EPA V. EME HOMER CITY GENERATION
The Clean Air Act, 42 U.S.C. 7401 et seq. (Act of CAA), requires the Environmental Protection Agency (EPA) to establish National Ambient Air Quality Standards (NAAQS) for particular pollutants at levels that will protect the public health and welfare. 42 U.S.C. 7408, 7409. “[W]ithin 3 years” of promulgation of a [NAAQS],” each State must adopt a state implementation plan (SIP) with “adequate provisions” that will, inter alia, “prohibit[]” pollution that will “contribute significantly” to other States’ inability to meet, or maintain compliance with, the NAAQS. 42 U.S.C. 7410(a)(1), (2)(D)(i)(I). If a State fails to submit a SIP or submits an inadequate one, the EPA must enter an order so finding. 42 U.S.C. 7410(k). After the EPA does so, it “shall promulgate a [f]ederal implementation plan” for that State within two years. 42 U.S.C. 7410(c)(1).
The questions presented are as follows:
- Whether the court of appeals lacked jurisdiction to consider the challenges on which it granted relief.

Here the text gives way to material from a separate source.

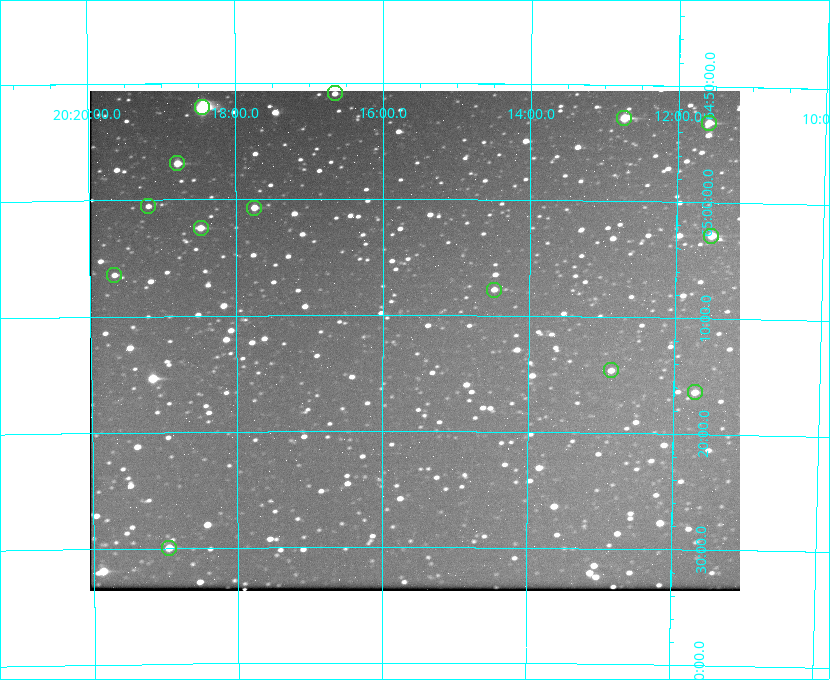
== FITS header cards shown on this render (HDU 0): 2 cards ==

- Whether States are excused from adopting SIPs prohibiting emissions that “contribute significantly” to air pollution problems in other States until after the EPA has adopted a rule quantifying each State’s interstate pollution obligations.
- Whether the EPA permissibly interpreted the statutory term “contribute significantly” so as to define each upwind State’s “significant” interstate air pollution contributions in light of the cost-effective emission reductions it can make to improve air quality in polluted downwind areas, or whether the Act instead unambiguously requires the EPA to consider only each upwind State’s physically proportionate responsibility for each downwind air quality problem.

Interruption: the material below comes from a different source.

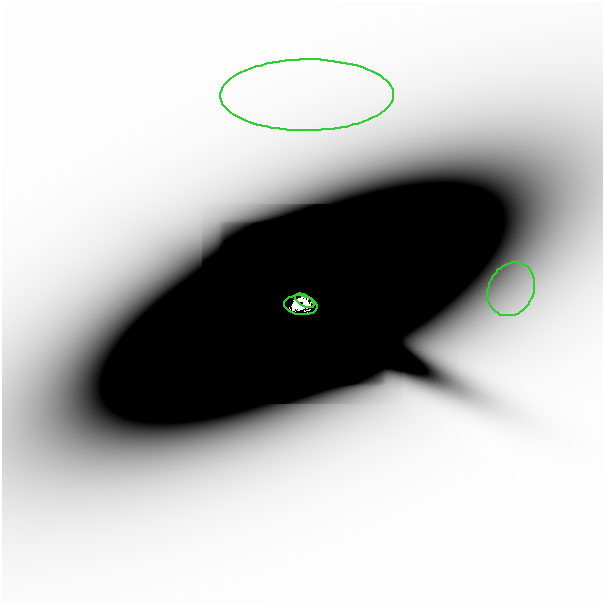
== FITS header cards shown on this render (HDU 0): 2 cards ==
NAXIS1  =                  601
NAXIS2  =                  601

American Lung Association v. EME Home City Generation (12-1183)
QUESTIONS PRESENTED:
The Clean Air Act’s “Good Neighbor” provision requires that state implementation plans contain “adequate” provisions prohibiting emissions that will “contribute significantly” to another state’s nonattainment of health-based air quality standards. 42 U.S.C. 7410(a)(2)(D)(i). A divided D.C. Circuit panel invalidated, as contrary to statute, a major EPA regulation, the Transport Rule, that gives effect to the provision and requires 27 states to reduce emissions that contribute to downwind states’ inability to attain or maintain air quality standards. The questions presented are:
- Whether the statutory challenges to EPA’s methodology for defining upwind states’ “significant contributions” were properly before the court, given the failure of anyone to raise these objections at all, let alone with the requisite “reasonable specificity,” “during the period for public comment,” 42 U.S.C. 7607(d)(7)(B);
- Whether the court’s imposition of its own detailed methodology for implementing the Good Neighbor provision violated foundational principles governing judicial review of administrative decision-making;
- Whether an upwind state that is polluting a downwind state is free of any obligations under the Good Neighbor provision unless and until EPA has quantified the upwind state’s contribution to downwind states’ air pollution problems.